In the spatial dimension, the distribution of heritage value exhibits a pronounced gradient aligned with the historical Baoji–Xi’an–Xianyang–Weinan industrial belt and the hierarchical structure of the Longhai Railway. High-value units cluster around core railway nodes such as Baoji and Xi’an, where early industrial foundations were strong, railway logistics were central, and industrial landscapes remain relatively intact. Units in Xianyang show declining values due to intense urban redevelopment, while county-level units in Wugong and Weinan display lower overall values due to their smaller industrial scale, reduced railway significance, and limited preservation. This spatial gradient confirms that industrial heritage value is not merely a site-specific phenomenon but a manifestation of a linear cultural process jointly shaped by material remains, production systems, and railway transport.
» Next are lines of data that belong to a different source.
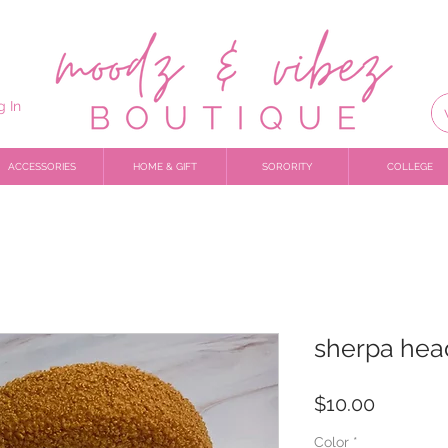
g In
ACCESSORIES
HOME & GIFT
SORORITY
COLLEGE
sherpa he
Price
$10.00
Color
*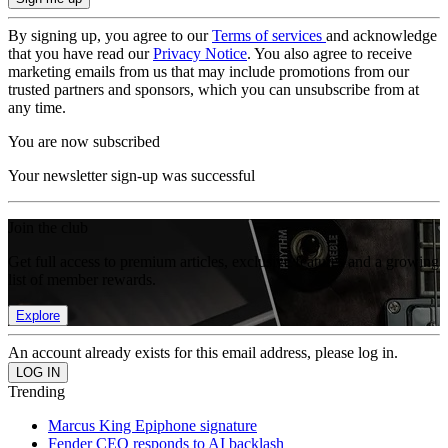
By signing up, you agree to our
Terms of services
and acknowledge
that you have read our
Privacy Notice
. You also agree to receive
marketing emails from us that may include promotions from our
trusted partners and sponsors, which you can unsubscribe from at
any time.
You are now subscribed
Your newsletter sign-up was successful
Join the club
Get full access to premium articles, exclusive features and a growing
list of member rewards.
Explore
An account already exists for this email address, please log in.
Trending
Marcus King Epiphone signature
Fender CEO responds to AI backlash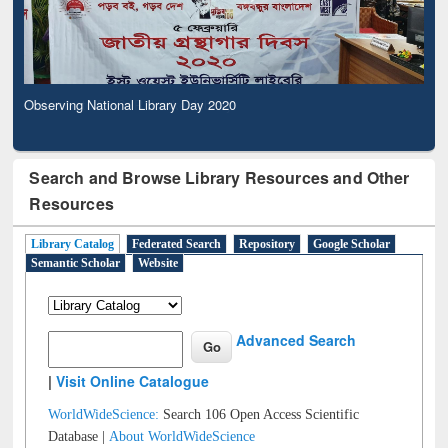
Observing National Library Day 2020
Search and Browse Library Resources and Other
Resources
Library Catalog
Federated Search
Repository
Google Scholar
Semantic Scholar
Website
Advanced Search
|
Visit Online Catalogue
WorldWideScience:
Search 106 Open Access Scientific
Database |
About WorldWideScience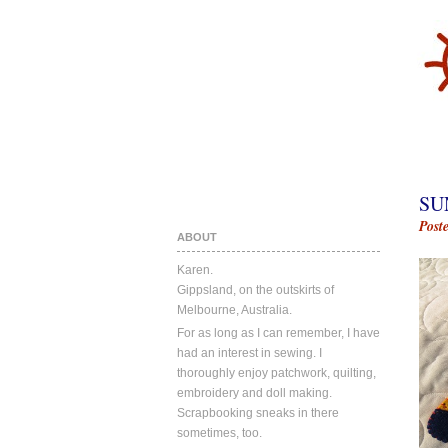
SU
Post
ABOUT
Karen.
Gippsland, on the outskirts of
Melbourne, Australia.
For as long as I can remember, I have
had an interest in sewing. I
thoroughly enjoy patchwork, quilting,
embroidery and doll making.
Scrapbooking sneaks in there
sometimes, too.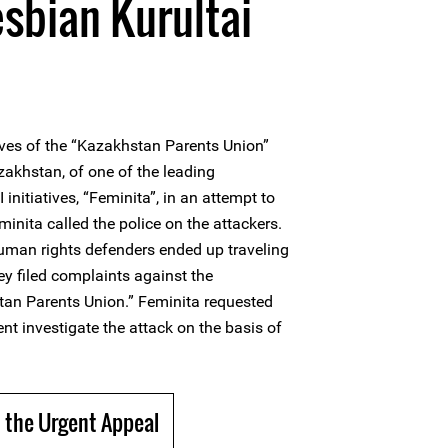
esbian Kurultai
ives of the “Kazakhstan Parents Union”
zakhstan, of one of the leading
nitiatives, “Feminita”, in an attempt to
minita called the police on the attackers.
man rights defenders ended up traveling
hey filed complaints against the
tan Parents Union.” Feminita requested
t investigate the attack on the basis of
 the Urgent Appeal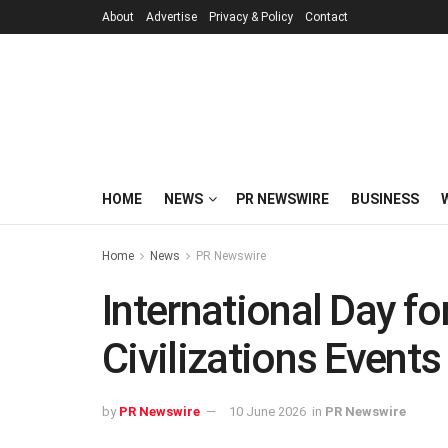
About
Advertise
Privacy & Policy
Contact
HOME
NEWS
PR NEWSWIRE
BUSINESS
Home
News
PR Newswire
International Day f
Civilizations Events
by
PR Newswire
10 June 2026
in
PR Newswire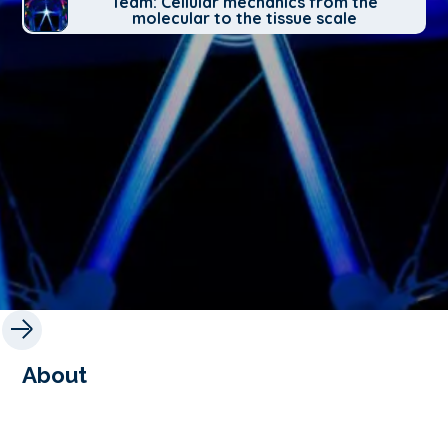
Team: Cellular mechanics from the
molecular to the tissue scale
About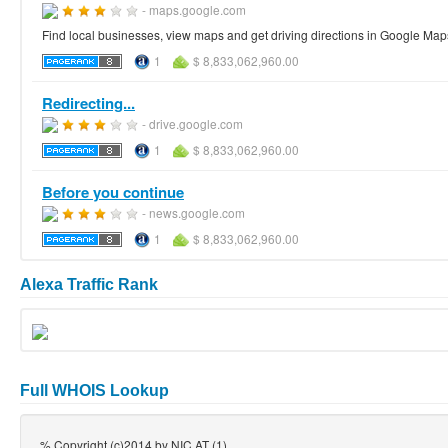
- maps.google.com
Find local businesses, view maps and get driving directions in Google Map
1
$ 8,833,062,960.00
Redirecting...
- drive.google.com
1
$ 8,833,062,960.00
Before you continue
- news.google.com
1
$ 8,833,062,960.00
Alexa Traffic Rank
Full WHOIS Lookup
% Copyright (c)2014 by NIC.AT (1)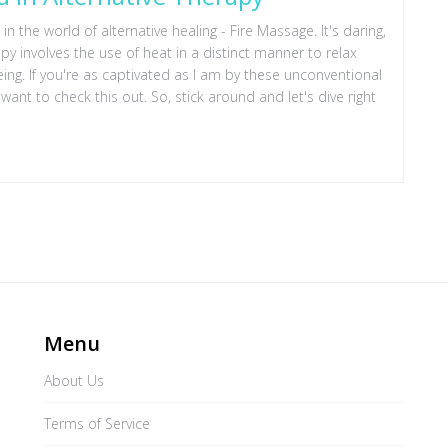
in the world of alternative healing - Fire Massage. It's daring,
erapy involves the use of heat in a distinct manner to relax
eing. If you're as captivated as I am by these unconventional
want to check this out. So, stick around and let's dive right
Menu
About Us
Terms of Service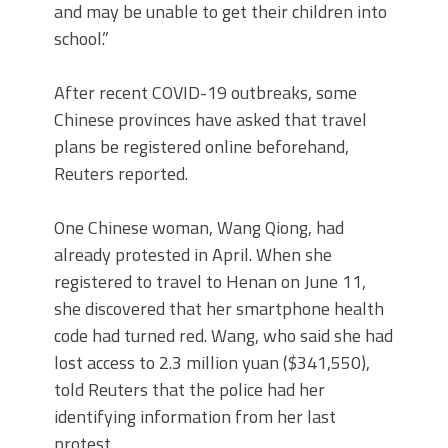
and may be unable to get their children into
school.”
After recent COVID-19 outbreaks, some
Chinese provinces have asked that travel
plans be registered online beforehand,
Reuters reported.
One Chinese woman, Wang Qiong, had
already protested in April. When she
registered to travel to Henan on June 11,
she discovered that her smartphone health
code had turned red. Wang, who said she had
lost access to 2.3 million yuan ($341,550),
told Reuters that the police had her
identifying information from her last
protest.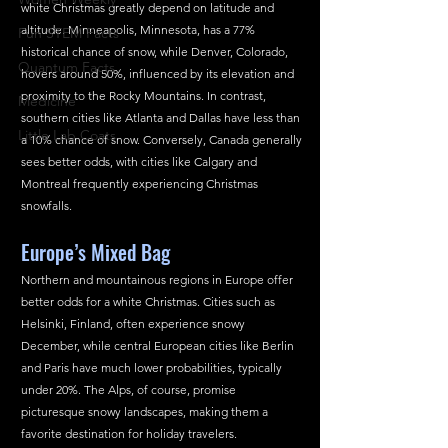
white Christmas greatly depend on latitude and 
altitude. Minneapolis, Minnesota, has a 77% 
Fun STEM Facts
historical chance of snow, while Denver, Colorado, 
Quantum Facts
hovers around 50%, influenced by its elevation and 
proximity to the Rocky Mountains. In contrast, 
Medicine
southern cities like Atlanta and Dallas have less than 
Little Lab Coats
a 10% chance of snow. Conversely, Canada generally 
sees better odds, with cities like Calgary and 
Montreal frequently experiencing Christmas 
snowfalls.
Europe’s Mixed Bag
Northern and mountainous regions in Europe offer 
better odds for a white Christmas. Cities such as 
Helsinki, Finland, often experience snowy 
December, while central European cities like Berlin 
and Paris have much lower probabilities, typically 
under 20%. The Alps, of course, promise 
picturesque snowy landscapes, making them a 
favorite destination for holiday travelers.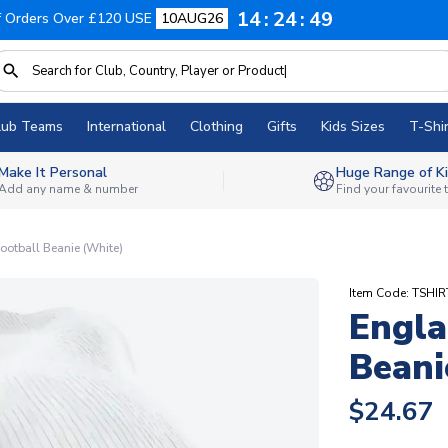
14
24
48
f Orders Over £120 USE
10AUG26
lub Teams
International
Clothing
Gifts
Kids Sizes
T-Shir
Make It Personal
Huge Range of Ki
Add any name & number
Find your favourite
ootball Beanie (White)
Item Code: TSHI
Engla
Beani
$24.67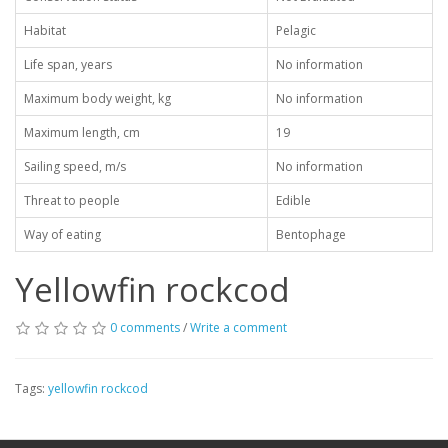
Habitat
Pelagic
Life span, years
No information
Maximum body weight, kg
No information
Maximum length, cm
19
Sailing speed, m/s
No information
Threat to people
Edible
Way of eating
Bentophage
Yellowfin rockcod
0 comments
/
Write a comment
Tags:
yellowfin rockcod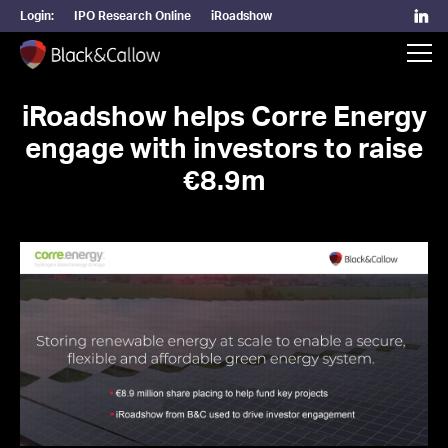
Login:
IPO Research Online
iRoadshow
iRoadshow helps Corre Energy
engage with investors to raise
€8.9m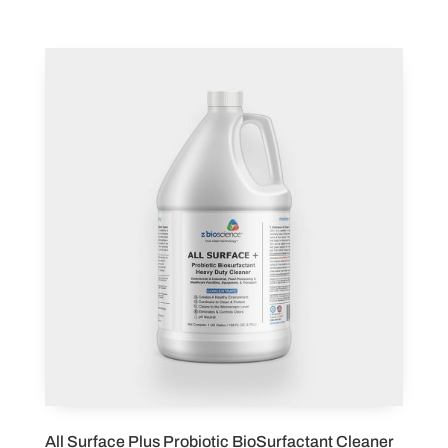
All Surface Plus Probiotic BioSurfactant Cleaner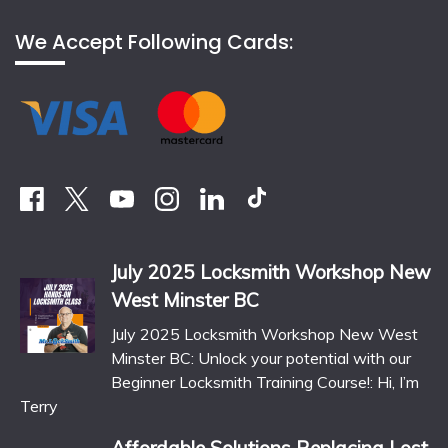
We Accept Following Cards:
July 2025 Locksmith Workshop New
West Minster BC
July 2025 Locksmith Workshop New West
Minster BC: Unlock your potential with our
Beginner Locksmith Training Course!: Hi, I’m
Terry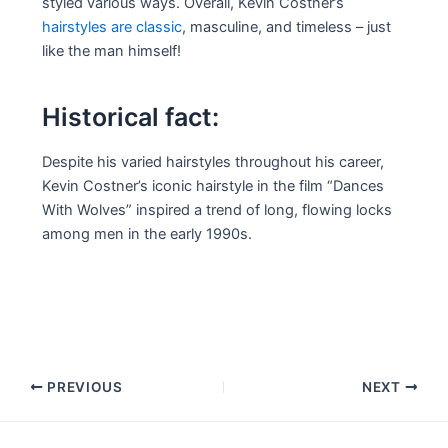
styled various ways. Overall, Kevin Costner’s
hairstyles are classic
, masculine, and timeless – just
like the man himself!
Historical fact:
Despite his varied hairstyles throughout his career,
Kevin Costner’s iconic hairstyle in the film “Dances
With Wolves” inspired a trend of long, flowing locks
among men in the early 1990s.
Post
PREVIOUS
NEXT
navigation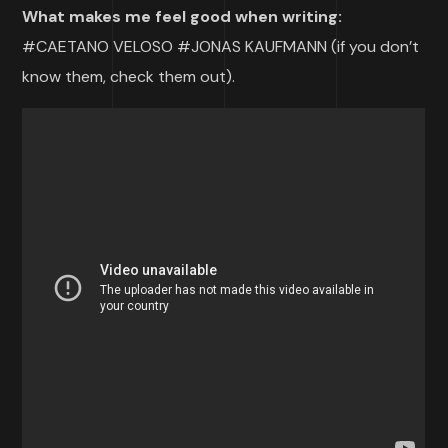
What makes me feel good when writing:
#CAETANO VELOSO #JONAS KAUFMANN (if you don’t
know them, check them out).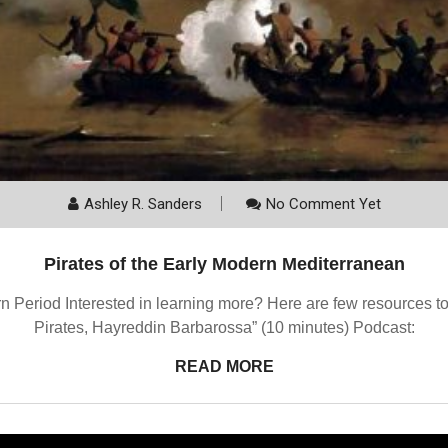
Ashley R. Sanders
No Comment Yet
Pirates of the Early Modern Mediterranean
n Period Interested in learning more? Here are few resources to 
Pirates, Hayreddin Barbarossa” (10 minutes) Podcast:
READ MORE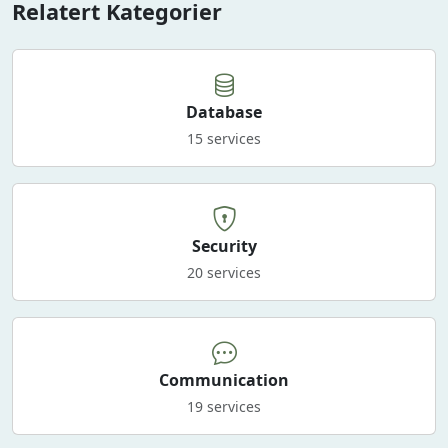
Relatert Kategorier
Database
15 services
Security
20 services
Communication
19 services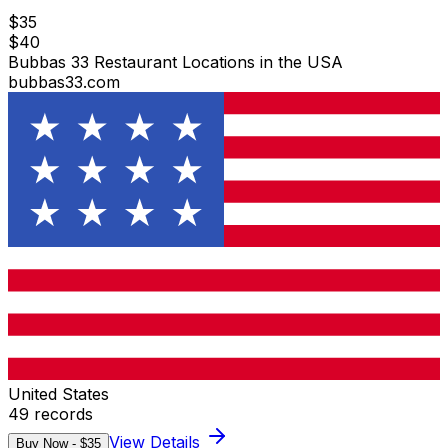
$
35
$
40
Bubbas 33 Restaurant Locations in the USA
bubbas33.com
United States
49
records
View Details
Buy Now - $
35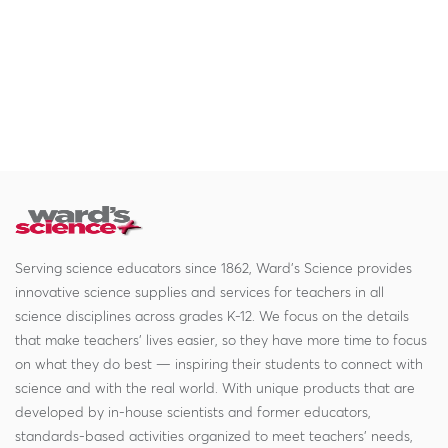
Serving science educators since 1862, Ward's Science provides
innovative science supplies and services for teachers in all
science disciplines across grades K-12. We focus on the details
that make teachers' lives easier, so they have more time to focus
on what they do best — inspiring their students to connect with
science and with the real world. With unique products that are
developed by in-house scientists and former educators,
standards-based activities organized to meet teachers' needs,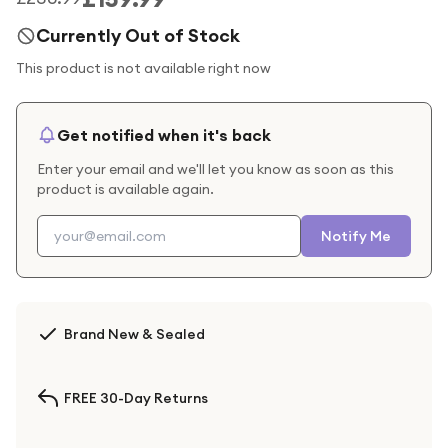
Currently Out of Stock
This product is not available right now
Get notified when it's back
Enter your email and we'll let you know as soon as this
product is available again.
Notify Me
Brand New & Sealed
FREE 30-Day Returns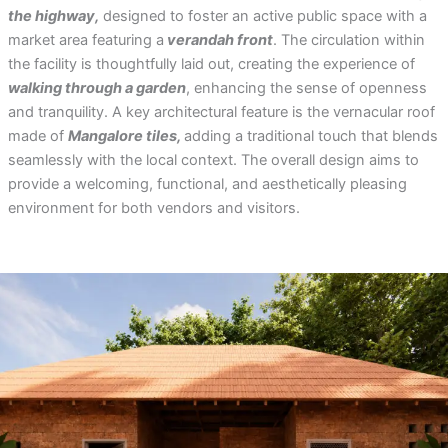
the highway,
designed to foster an active public space with a
market area featuring a
verandah front
. The circulation within
the facility is thoughtfully laid out, creating the experience of
walking through a garden
, enhancing the sense of openness
and tranquility. A key architectural feature is the vernacular roof
made of
Mangalore tiles,
adding a traditional touch that blends
seamlessly with the local context. The overall design aims to
provide a welcoming, functional, and aesthetically pleasing
environment for both vendors and visitors.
Beyond the heritage value patterns identified in this study, the results also offer important implications for sustainable and low-carbon strategies for industrial heritage conservation and adaptive reuse. The clear differentiation of value across building types and factory units provides a quantitative basis for prioritizing conservation efforts, enabling resources to be directed toward high-value structures where retention yields the greatest cultural and environmental benefit. In particular, preserving factory workshops and warehouses—buildings with substantial embodied carbon and strong historical significance—avoids the carbon emissions associated with demolition and new construction, aligning heritage conservation with low-carbon development goals. At the unit scale, the spatial gradient revealed along the railway corridor suggests differentiated renewal pathways: core high-value nodes are suitable for adaptive reuse through functional upgrading and integrated regeneration, whereas mid- and low-value units may adopt lighter, incremental, or digital documentation strategies that minimize material intervention. Together, these findings demonstrate that value-based conservation not only supports cultural significance but also provides a structured foundation for low-carbon decision-making in the sustainable transformation of industrial heritage along the Longhai Railway. Future research may integrate socioeconomic data, community engagement, or risk modeling to further develop dynamic conservation and sustainable regeneration strategies for linear industrial heritage systems.
Several limitations of this study should be acknowledged. First, the empirical analysis is based on a single industrial sector (textile industry) and a specific railway segment, which may limit the direct applicability of the results to other industrial types or non-linear industrial contexts. Second, although a standardized scoring manual and AHP-based weighting were employed to enhance transparency and consistency, the evaluation inevitably involves expert judgment and field interpretation, which may introduce a degree of subjectivity. Finally, the proposed framework focuses primarily on heritage value characteristics and does not explicitly incorporate socioeconomic performance or post-reuse outcomes. These limitations point to future research directions, including cross-industry validation, multi-rater calibration, and the integration of social and environmental performance indicators.